The Trigger: How Exercise Stimulates Secretion
The release of myokines is tightly regulated and primarily stimulated by muscle contraction during physical activity. The two main physiological triggers are mechanical stress and metabolic stress within the cell. The mechanical force of muscle fibers pulling against resistance leads to internal cellular signals that initiate myokine production and release.
This mechanical stimulation is linked to subsequent metabolic changes as the muscle demands energy. Muscle activity causes a rapid increase in the ratio of AMP to ATP, which activates the master metabolic sensor called AMP-activated protein kinase (AMPK). This metabolic signaling is a potent trigger for myokines like Irisin, which are involved in energy homeostasis. Furthermore, the surge in intracellular calcium necessary for muscle contraction acts as a second messenger, directly stimulating the secretion of myokines such as IL-6.
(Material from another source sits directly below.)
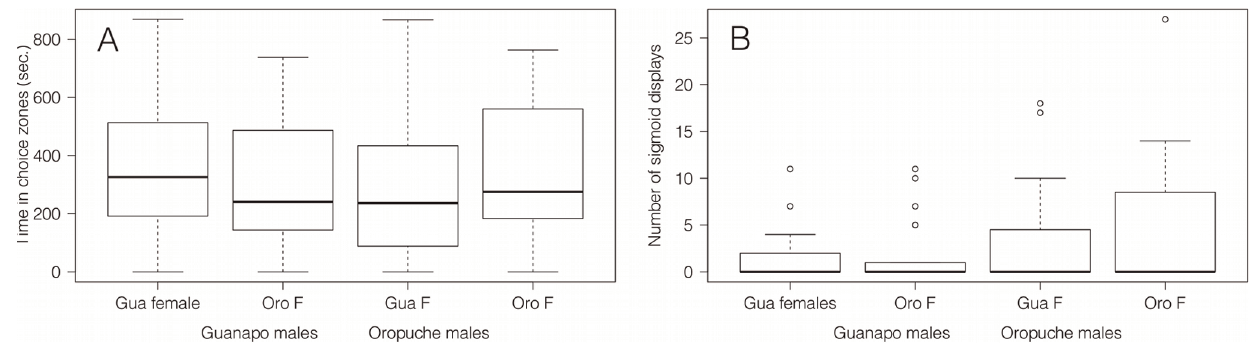
Figure 3. Male mate choice. The time focal males from the Guanapo and Oropuche spent in the choice zones with a set of females from either their own or the other population (a) and the number of sigmoid displays they directed towards these females (b). Medians interquartile ranges and outliers are shown.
The specific myokine profile released varies depending on the type and intensity of exercise. Endurance exercise favors the sustained release of metabolic regulators like Irisin and IL-6. Conversely, resistance training suppresses Myostatin and elevates factors that promote muscle repair and growth. This difference allows the muscle to tailor its systemic communication to the specific physiological challenge.
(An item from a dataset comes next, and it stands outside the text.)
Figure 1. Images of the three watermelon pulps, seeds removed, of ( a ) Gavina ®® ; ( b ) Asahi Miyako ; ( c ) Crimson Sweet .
Systemic Impact of Muscle Signaling
The myokine system facilitates a widespread communication network between muscle and other major organ systems. This signaling is central to mediating the health benefits associated with regular physical activity.
Muscle-Adipose Tissue
Communication between muscle and adipose tissue is important for metabolic health. Myokines improve insulin sensitivity in fat cells and help regulate fat distribution, contributing to a reduced risk of conditions like type 2 diabetes.
Muscle-Liver Axis
Myokines also engage the liver, regulating both glucose and lipid metabolism. They modulate the liver’s production of glucose and promote the oxidation of fatty acids, which maintains energy balance. This axis helps maintain stable blood sugar levels and prevents fat accumulation in the liver.
Muscle-Brain Connection
The muscle-brain connection shows that myokines influence neurocognitive function. Myokines like Irisin cross the blood-brain barrier, where they promote the expression of brain-derived neurotrophic factor (BDNF). BDNF supports the survival and growth of neurons. This signaling pathway contributes to improved mood, enhanced cognitive function, and protection against age-related cognitive decline.